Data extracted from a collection
####

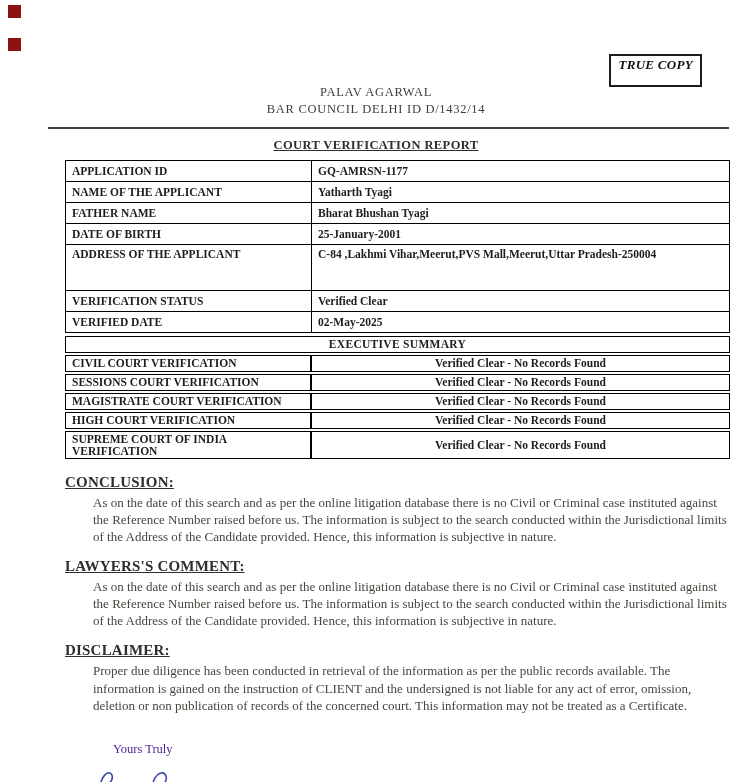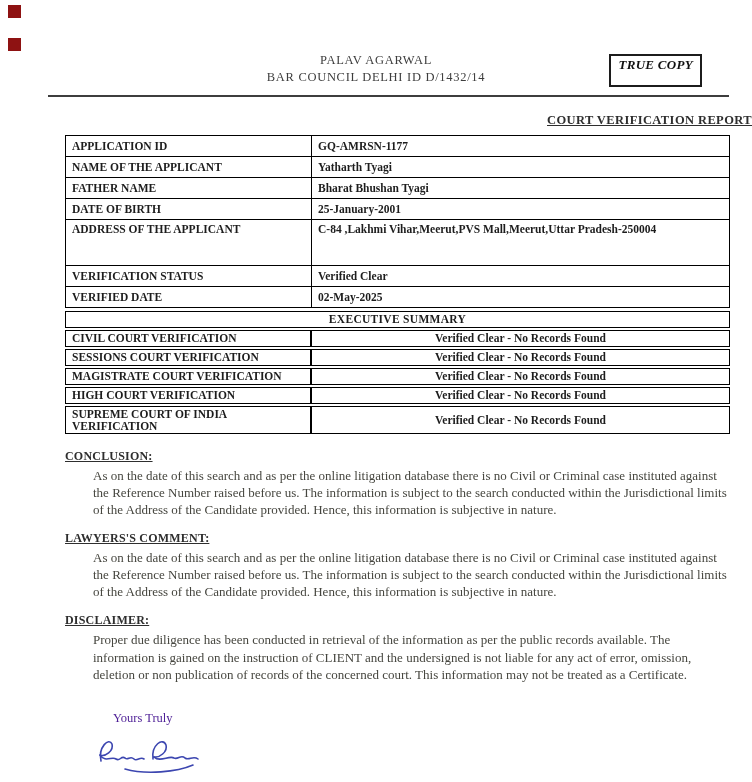--- a/index.html
+++ b/index.html
@@ -9,43 +9,43 @@
 
   .red-square { position:absolute; left:8px; width:13px; height:13px; background:#8e1212; }
   .rs1 { top:5px; }
   .rs2 { top:38px; }
 
   .true-copy { position:absolute; top:54px; right:50px; border:2px solid #1c1c1c;
                padding:1px 7px 12px 7px; font-weight:bold; font-style:italic;
                font-size:13px; color:#111; letter-spacing:0.3px; }
 
   .letterhead { padding-top:52px; text-align:center; font-size:12.5px;
-                letter-spacing:0.7px; color:#3d3d3d; line-height:1.34; }
+                letter-spacing:0.7px; color:#3d3d3d; line-height:1.34;margin-top:32px; }
 
   hr.rule { border:none; border-top:2px solid #3d3d3d; margin:9px 23px 0 48px; }
 
-  .title { text-align:right; font-weight:bold; font-size:12.5px; letter-spacing:0.4px;
-           color:#2e2e2e; margin-top:16px; text-decoration:underline; }
+  .title { text-align:center; font-weight:bold; font-size:12.5px; letter-spacing:0.4px;
+           color:#2e2e2e; margin-top:9px; text-decoration:underline; }
 
   .content { margin:7px 22px 0 65px; }
 
   table.t1 { width:100%; border-collapse:collapse; }
   table.t1 td { border:1px solid #000; font-size:11.5px; font-weight:bold; color:#1d1d1d;
                 padding:2px 6px; height:21px; vertical-align:middle; }
   .c1 { width:246px; }
   tr.tall td { height:46px; vertical-align:top; padding-top:3px; }
 
   table.t2 { width:100%; border-collapse:separate; border-spacing:0 2px; margin-top:1px; }
   table.t2 td { border:1px solid #000; font-size:11.5px; font-weight:bold; color:#1d1d1d;
                 padding:1px 6px; height:17px; vertical-align:middle; }
   .es-head { text-align:center; letter-spacing:0.3px; }
   table.t2 td.val { text-align:center; }
 
   .section { margin-top:13px; }
-  .sec-head { font-weight:bold; text-decoration:underline; font-size:12px;
+  .sec-head { font-weight:bold; text-decoration:underline; font-size:15px;
               color:#2e2e2e; letter-spacing:0.2px; }
   .sec-body { font-size:13px; color:#46463f; margin-top:3px; line-height:1.32;margin-left:28px; }
 
   .closing { margin-top:28px; margin-left:48px; font-size:12.5px; color:#4c1d95; }
   .signature-wrap { margin-left:26px; margin-top:4px; height:50px; }
   .sig-name { margin-left:26px; font-size:12.5px; color:#46463f; margin-top:2px; }
 </style>
 </head>
 <body>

####

THE PROBLEM: Transcribe all records verbatim and omit each image.

ANSWER SPACE:
--- a/index.html
+++ b/index.html
@@ -9,43 +9,43 @@
 
   .red-square { position:absolute; left:8px; width:13px; height:13px; background:#8e1212; }
   .rs1 { top:5px; }
   .rs2 { top:38px; }
 
   .true-copy { position:absolute; top:54px; right:50px; border:2px solid #1c1c1c;
                padding:1px 7px 12px 7px; font-weight:bold; font-style:italic;
                font-size:13px; color:#111; letter-spacing:0.3px; }
 
   .letterhead { padding-top:52px; text-align:center; font-size:12.5px;
-                letter-spacing:0.7px; color:#3d3d3d; line-height:1.34; }
+                letter-spacing:0.7px; color:#3d3d3d; line-height:1.34;margin-top:32px; }
 
   hr.rule { border:none; border-top:2px solid #3d3d3d; margin:9px 23px 0 48px; }
 
-  .title { text-align:right; font-weight:bold; font-size:12.5px; letter-spacing:0.4px;
-           color:#2e2e2e; margin-top:16px; text-decoration:underline; }
+  .title { text-align:center; font-weight:bold; font-size:12.5px; letter-spacing:0.4px;
+           color:#2e2e2e; margin-top:9px; text-decoration:underline; }
 
   .content { margin:7px 22px 0 65px; }
 
   table.t1 { width:100%; border-collapse:collapse; }
   table.t1 td { border:1px solid #000; font-size:11.5px; font-weight:bold; color:#1d1d1d;
                 padding:2px 6px; height:21px; vertical-align:middle; }
   .c1 { width:246px; }
   tr.tall td { height:46px; vertical-align:top; padding-top:3px; }
 
   table.t2 { width:100%; border-collapse:separate; border-spacing:0 2px; margin-top:1px; }
   table.t2 td { border:1px solid #000; font-size:11.5px; font-weight:bold; color:#1d1d1d;
                 padding:1px 6px; height:17px; vertical-align:middle; }
   .es-head { text-align:center; letter-spacing:0.3px; }
   table.t2 td.val { text-align:center; }
 
   .section { margin-top:13px; }
-  .sec-head { font-weight:bold; text-decoration:underline; font-size:12px;
+  .sec-head { font-weight:bold; text-decoration:underline; font-size:15px;
               color:#2e2e2e; letter-spacing:0.2px; }
   .sec-body { font-size:13px; color:#46463f; margin-top:3px; line-height:1.32;margin-left:28px; }
 
   .closing { margin-top:28px; margin-left:48px; font-size:12.5px; color:#4c1d95; }
   .signature-wrap { margin-left:26px; margin-top:4px; height:50px; }
   .sig-name { margin-left:26px; font-size:12.5px; color:#46463f; margin-top:2px; }
 </style>
 </head>
 <body>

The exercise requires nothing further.